Вот машина выскочила на полянку и направилась к мосту через маленькую речушку.
Спокойная гладь речки внушает мысль о ее неизмеримой глубине, то ли из-за дна, покрытого черным илом, то ли из-за черного цвета воды. Сосны, вплотную подходящие к обрывистым берегам, как бы закрывают речку от внешнего мира, охраняя волшебную тишину и очарование этого места. И, как контраст ко всему, как мысль о светлом и радостном, нежном и прекрасном, на черном зеркале реки среди редких листьев рассыпаны белые лилии.
Так ехали мы вдоль рек Теча, Исеть, Тобол вплоть до Иртыша. В жару машина поднимала столб пыли, и он, клубясь, догонял нас и залезал под тент. В дождь дорога становилась скользкой, как сало, и мы медленно ползли мимо увязших в грязи машин. Нам приходилось только удивляться, как наш водитель одолевал многочисленные опасные участки, ни разу не застряв и не опрокинув машину, загруженную под самый потолок тента.
Эта поездка была трудной не только для шофера. Сотни километров проселочных дорог и тысячи ухабов. Десяток обследованных пунктов, и на каждом сотни замеров уровней радиации, десятки измеренных проб воды, грунта, ила, водорослей, растений и всего прочего, что попадалось на пути. Когда мы уже закончили сбор проб ниже устья Течи, возникла идея собрать раковины двустворчатых моллюсков, возможных накопителей стронция. Поднимая фонтаны брызг, по отмели бегали местные мальчишки. Мы попросили их набрать ракушек.
- Дяденьки, а вы из того города, где делают атомные бомбы? - поставил нас в тупик кто-то из них. Как можно было ответить? В то время это была самая большая тайна! Вопрос остался без ответа, но вскоре мы получили целую сумку ракушек.
Конечным пунктом экспедиции был Тобольск. Сюда радиоактивная грязь пришла, ослабленная в тысячи раз. Она выявлялась только с помощью специальных, очень чувствительных методик.

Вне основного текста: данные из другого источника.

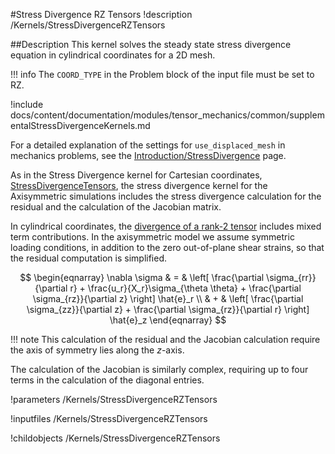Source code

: #Stress Divergence RZ Tensors
!description /Kernels/StressDivergenceRZTensors



##Description
This kernel solves the steady state stress divergence equation in cylindrical coordinates for a 2D mesh.

!!! info
    The `COORD_TYPE` in the Problem block of the input file must be set to RZ.

!include docs/content/documentation/modules/tensor_mechanics/common/supplementalStressDivergenceKernels.md

For a detailed explanation of the settings for `use_displaced_mesh` in mechanics problems, see the [Introduction/StressDivergence](auto::/introduction/StressDivergence) page.

As in the Stress Divergence kernel for Cartesian coordinates, [StressDivergenceTensors](/StressDivergenceTensors.md), the stress divergence kernel for the Axisymmetric simulations includes the stress divergence calculation for the residual and the calculation of the Jacobian matrix.

In cylindrical coordinates, the [divergence of a rank-2 tensor](https://en.wikipedia.org/wiki/Tensor_derivative_%28continuum_mechanics%29#Cylindrical_polar_coordinates_2) includes mixed term contributions.  In the axisymmetric model we assume symmetric loading conditions, in addition to the zero out-of-plane shear strains, so that the residual computation is simplified.

$$
\begin{eqnarray}
\nabla \sigma  & = & \left[ \frac{\partial \sigma_{rr}}{\partial r} + \frac{u_r}{X_r}\sigma_{\theta \theta} + \frac{\partial \sigma_{rz}}{\partial z} \right] \hat{e}_r \\
 & + & \left[ \frac{\partial \sigma_{zz}}{\partial z} + \frac{\partial \sigma_{rz}}{\partial r}    \right] \hat{e}_z
\end{eqnarray}
$$

!!! note
    This calculation of the residual and the Jacobian calculation require the axis of symmetry lies along the $z$-axis.

The calculation of the Jacobian is similarly complex, requiring up to four terms in the calculation of the diagonal entries.


!parameters /Kernels/StressDivergenceRZTensors

!inputfiles /Kernels/StressDivergenceRZTensors

!childobjects /Kernels/StressDivergenceRZTensors
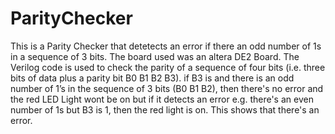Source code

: # ParityChecker
This is a Parity Checker that detetects an error if there an odd number of  1s in a sequence of 3 bits. The board used was an altera DE2 Board. 
 The Verilog code is used to check the parity of a sequence of four bits (i.e. three bits of data plus a parity bit B0 B1 B2 B3).
if B3 is and there is an odd number of 1’s in the sequence of 3 bits (B0 B1 B2), then there's no error and the red LED Light wont be on but if it detects an error e.g. there's an even number of 1s but B3 is 1, then the red light is on. This shows that there's an error.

В Тобольске ощущалось дыхание истории. Где-то здесь, "на диком бреге Иртыша", во времена освоения Сибири стоял наш известный землепроходец Ермак.
Теперь берега Иртыша были совсем не дикие, по реке, пыхтя, медленно ползали буксиры, перетаскивая огромные баржи. А на высоком бреге у памятника Ермаку стояли члены нашей экспедиции и, глядя на открывающийся простор, думали, что ошибки, в результате которых пусть даже тысячекратно ослабленная, но все же доползла сюда радиоактивная зараза, больше не повторятся.
Однако оказалось, что случившееся на Тече было лишь предтечей страшной катастрофы на Чернобыльской атомной электростанции.
Тогда и в страшном сне мне не могло присниться, что тридцать лет спустя мой сын после работы будет прогуливаться по улицам мертвого города с символичным названием Чернобыль.
Чернобыльская катастрофа ассоциировалась у меня с выражением: "История учит, что она никого ничему не учит". Но как наши работы могли кого-либо научить, если о них в те времена знал лишь узкий круг допущенных лиц?
Спустя четырнадцать лет после чернобыльской катастрофы мне довелось проверять состояние радиационной безопасности на Билибинской и Кольской атомных электростанциях. Ознакомившись с организацией работ и теми тщательными мерами, которые обеспечивали радиационную безопасность на этих станциях, я подумал, что история все же нас многому научила и ближе к истине другая пословица: "Повторение - мать учения".